Data supplied: Begin
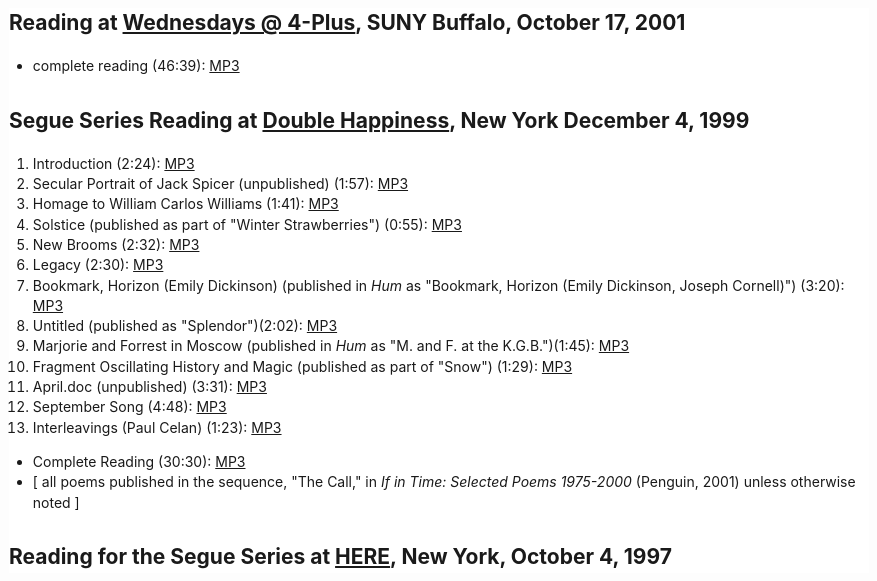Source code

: 
Reading at [Wednesdays @ 4-Plus](Buffalo.php), SUNY Buffalo, October 17, 2001
-----------------------------------------------------------------------------

-   complete reading (46:39): [MP3](https://media.sas.upenn.edu/pennsound/authors/Lauterbach/Lauterbach-Ann_Complete-Reading_SUNY-Buffalo_10-17-01.mp3)


Segue Series Reading at [Double Happiness](http://writing.upenn.edu/pennsound/x/Segue-DH.html), New York
December 4, 1999
--------------------------------------------------------------------------------------------------------

1.  Introduction (2:24): [MP3](http://media.sas.upenn.edu/pennsound/authors/Lauterbach/12-4-99/Lauterbach-Ann_01_Introduction_Segue-Series_Double-Happiness_12-4-99.mp3)
2.  Secular Portrait of Jack Spicer (unpublished) (1:57): [MP3](http://media.sas.upenn.edu/pennsound/authors/Lauterbach/12-4-99/Lauterbach-Ann_02_Secular-Portrait-of-Jack-Spicer_Segue-Series_Double-Happiness_12-4-99.mp3)
3.  Homage to William Carlos Williams (1:41): [MP3](http://media.sas.upenn.edu/pennsound/authors/Lauterbach/12-4-99/Lauterbach-Ann_03_Homage-to-William-Carlos-Williams_Segue-Series_Double-Happiness_12-4-99.mp3)
4.  Solstice (published as part of "Winter Strawberries") (0:55): [MP3](http://media.sas.upenn.edu/pennsound/authors/Lauterbach/12-4-99/Lauterbach-Ann_04_Solstice_Segue-Series_Double-Happiness_12-4-99.mp3)
5.  New Brooms (2:32): [MP3](http://media.sas.upenn.edu/pennsound/authors/Lauterbach/12-4-99/Lauterbach-Ann_05_New-Brooms_Segue-Series_Double-Happiness_12-4-99.mp3)
6.  Legacy (2:30): [MP3](http://media.sas.upenn.edu/pennsound/authors/Lauterbach/12-4-99/Lauterbach-Ann_06_Legacy_Segue-Series_Double-Happiness_12-4-99.mp3)
7.  Bookmark, Horizon (Emily Dickinson) (published in *Hum* as "Bookmark, Horizon (Emily Dickinson, Joseph Cornell)") (3:20): [MP3](http://media.sas.upenn.edu/pennsound/authors/Lauterbach/12-4-99/Lauterbach-Ann_07_Bookmark-Horizon-Emily-Dickinson_Segue-Series_Double-Happiness_12-4-99.mp3)
8.  Untitled (published as "Splendor")(2:02): [MP3](http://media.sas.upenn.edu/pennsound/authors/Lauterbach/12-4-99/Lauterbach-Ann_08_Untitled_Segue-Series_Double-Happiness_12-4-99.mp3)
9.  Marjorie and Forrest in Moscow (published in *Hum* as "M. and F. at the K.G.B.")(1:45): [MP3](http://media.sas.upenn.edu/pennsound/authors/Lauterbach/12-4-99/Lauterbach-Ann_09_Marjorie-and-Forrest-in-Moscow_Segue-Series_Double-Happiness_12-4-99.mp3)
10. Fragment Oscillating History and Magic (published as part of "Snow") (1:29): [MP3](http://media.sas.upenn.edu/pennsound/authors/Lauterbach/12-4-99/Lauterbach-Ann_10_Fragmet-Oscillating-History-and-Magic_Segue-Series_Double-Happiness_12-4-99.mp3)
11. April.doc (unpublished) (3:31): [MP3](http://media.sas.upenn.edu/pennsound/authors/Lauterbach/12-4-99/Lauterbach-Ann_11_Aprildoc_Segue-Series_Double-Happiness_12-4-99.mp3)
12. September Song (4:48): [MP3](http://media.sas.upenn.edu/pennsound/authors/Lauterbach/12-4-99/Lauterbach-Ann_12_September-Song_Segue-Series_Double-Happiness_12-4-99.mp3)
13. Interleavings (Paul Celan) (1:23): [MP3](http://media.sas.upenn.edu/pennsound/authors/Lauterbach/12-4-99/Lauterbach-Ann_13_Interleavings-Paul-Celan_Segue-Series_Double-Happiness_12-4-99.mp3)

-   Complete Reading (30:30): [MP3](http://media.sas.upenn.edu/pennsound/authors/Lauterbach/segue-99/Lauterbach-Ann_Complete-Reading_Segue-Series_BPC_21-4-99.mp3)
-   \[ all poems published in the sequence, "The Call," in *If in Time: Selected Poems 1975-2000* (Penguin, 2001) unless otherwise noted \]


Reading for the Segue Series at [HERE](HERE-cafe.php), New York, October 4, 1997
--------------------------------------------------------------------------------
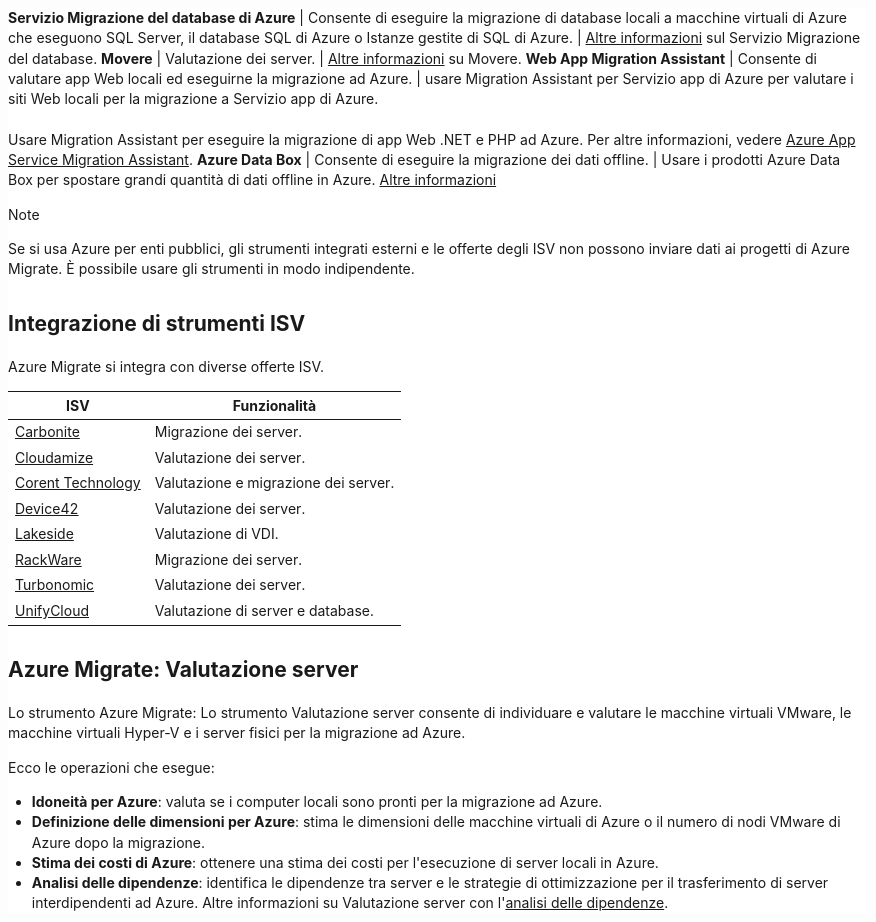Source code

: **Servizio Migrazione del database di Azure** | Consente di eseguire la migrazione di database locali a macchine virtuali di Azure che eseguono SQL Server, il database SQL di Azure o Istanze gestite di SQL di Azure. | [Altre informazioni](../dms/dms-overview.md) sul Servizio Migrazione del database.
**Movere** | Valutazione dei server. | [Altre informazioni](#movere) su Movere.
**Web App Migration Assistant** | Consente di valutare app Web locali ed eseguirne la migrazione ad Azure. |  usare Migration Assistant per Servizio app di Azure per valutare i siti Web locali per la migrazione a Servizio app di Azure.<br/><br/> Usare Migration Assistant per eseguire la migrazione di app Web .NET e PHP ad Azure. Per altre informazioni, vedere [Azure App Service Migration Assistant](https://appmigration.microsoft.com/).
**Azure Data Box** | Consente di eseguire la migrazione dei dati offline. | Usare i prodotti Azure Data Box per spostare grandi quantità di dati offline in Azure. [Altre informazioni](../databox/index.yml)

> [!NOTE]
> Se si usa Azure per enti pubblici, gli strumenti integrati esterni e le offerte degli ISV non possono inviare dati ai progetti di Azure Migrate. È possibile usare gli strumenti in modo indipendente.

## <a name="isv-integration"></a>Integrazione di strumenti ISV

Azure Migrate si integra con diverse offerte ISV. 

**ISV**    | **Funzionalità**
--- | ---
[Carbonite](https://www.carbonite.com/globalassets/files/datasheets/carb-migrate4azure-microsoft-ds.pdf) | Migrazione dei server.
[Cloudamize](https://www.cloudamize.com/platform) | Valutazione dei server.
[Corent Technology](https://www.corenttech.com/AzureMigrate/) | Valutazione e migrazione dei server.
[Device42](https://docs.device42.com/) | Valutazione dei server.
[Lakeside](https://go.microsoft.com/fwlink/?linkid=2104908) | Valutazione di VDI.
[RackWare](https://go.microsoft.com/fwlink/?linkid=2102735) | Migrazione dei server.
[Turbonomic](https://learn.turbonomic.com/azure-migrate-portal-free-trial) | Valutazione dei server.
[UnifyCloud](https://www.cloudatlasinc.com/cloudrecon/) | Valutazione di server e database.

## <a name="azure-migrate-server-assessment-tool"></a>Azure Migrate: Valutazione server

Lo strumento Azure Migrate: Lo strumento Valutazione server consente di individuare e valutare le macchine virtuali VMware, le macchine virtuali Hyper-V e i server fisici per la migrazione ad Azure. 

Ecco le operazioni che esegue:

- **Idoneità per Azure**: valuta se i computer locali sono pronti per la migrazione ad Azure.
- **Definizione delle dimensioni per Azure**: stima le dimensioni delle macchine virtuali di Azure o il numero di nodi VMware di Azure dopo la migrazione.
- **Stima dei costi di Azure**: ottenere una stima dei costi per l'esecuzione di server locali in Azure.
- **Analisi delle dipendenze**: identifica le dipendenze tra server e le strategie di ottimizzazione per il trasferimento di server interdipendenti ad Azure. Altre informazioni su Valutazione server con l'[analisi delle dipendenze](concepts-dependency-visualization.md).
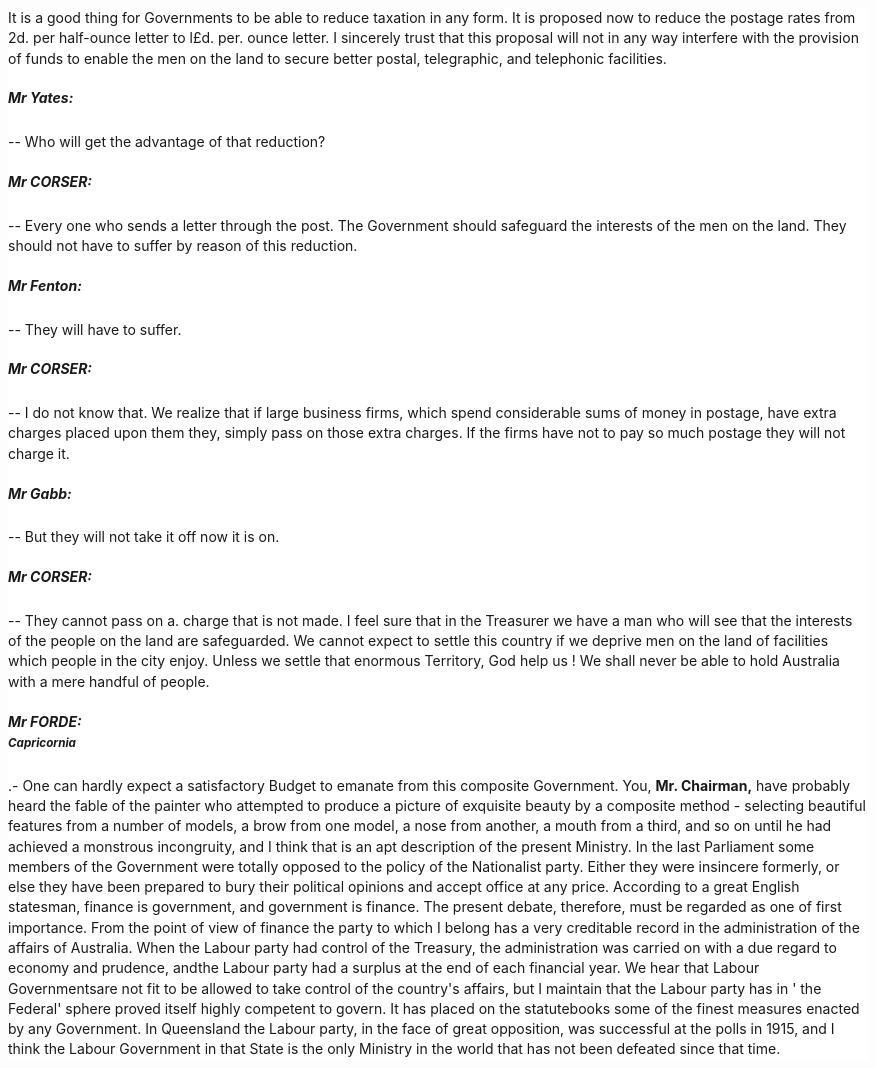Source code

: It is a good thing for Governments to be able to reduce taxation in any form. It  is  proposed now to reduce the postage rates from 2d. per half-ounce letter to l£d. per. ounce letter. I sincerely trust that this proposal will not in any way interfere with the provision of funds to enable the men on the land to secure better postal, telegraphic, and telephonic facilities. 

##### Mr Yates:

-- Who will get the advantage of that reduction? 

##### Mr CORSER:

-- Every one who sends a letter through the post. The Government should safeguard the interests of the men on the land. They should not have to suffer by reason of this reduction. 

##### Mr Fenton:

-- They will have to suffer. 

##### Mr CORSER:

-- I do not know that. We realize that if large business firms, which spend considerable sums of money in postage, have extra charges placed upon them they, simply pass on those extra charges. If the firms have not to pay so much postage they will not charge it. 

##### Mr Gabb:

-- But they will not take it off now it is on. 

##### Mr CORSER:

-- They cannot pass on a. charge that is not made. I feel sure that in the Treasurer we have a man who will see that the interests of the people on the land are safeguarded. We cannot expect to settle this country if we deprive men on the land of facilities which people in the city enjoy. Unless we settle that enormous Territory, God help us ! We shall never be able to hold Australia with a mere handful of people. 

##### Mr FORDE:<br><small class="text-muted">Capricornia</small>

.- One can hardly expect a satisfactory Budget to emanate from this composite Government. You,  **Mr. Chairman,**  have probably heard the fable of the painter who attempted to produce a picture of exquisite beauty by a composite method - selecting beautiful features from a number of models, a brow from one model, a nose from another, a mouth from a third, and so on until he had achieved a monstrous incongruity, and I think that is an apt description of the present Ministry. In the last Parliament some members of the Government were totally opposed to the policy of the Nationalist party. Either they were insincere formerly, or else they have been prepared to bury their political opinions and accept office at any price. According to a great English statesman, finance is government, and government is finance. The present debate, therefore, must be regarded as one of first importance. From the point of view of finance the party to which I belong has a very creditable record in the administration of the affairs of Australia. When the Labour party had control of the Treasury, the administration was carried on with a due regard to economy and prudence, andthe Labour party had a surplus at the end of each financial year. We hear that Labour Governmentsare not fit to be allowed to take control of the country's affairs, but I maintain that the Labour party has in ' the Federal' sphere proved itself highly competent to govern. It has placed on the statutebooks some of the finest measures enacted by any Government. In Queensland the Labour party, in the face of great opposition, was successful at the polls in 1915, and I think the Labour Government in that State is the only Ministry in the world that has not been defeated since that time.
Data supplied: End
§ **The problem**: All lines of the material that contain the string "letter" are to be copied.

§ **Your response**:
: It is a good thing for Governments to be able to reduce taxation in any form. It  is  proposed now to reduce the postage rates from 2d. per half-ounce letter to l£d. per. ounce letter. I sincerely trust that this proposal will not in any way interfere with the provision of funds to enable the men on the land to secure better postal, telegraphic, and telephonic facilities. 
-- Every one who sends a letter through the post. The Government should safeguard the interests of the men on the land. They should not have to suffer by reason of this reduction. 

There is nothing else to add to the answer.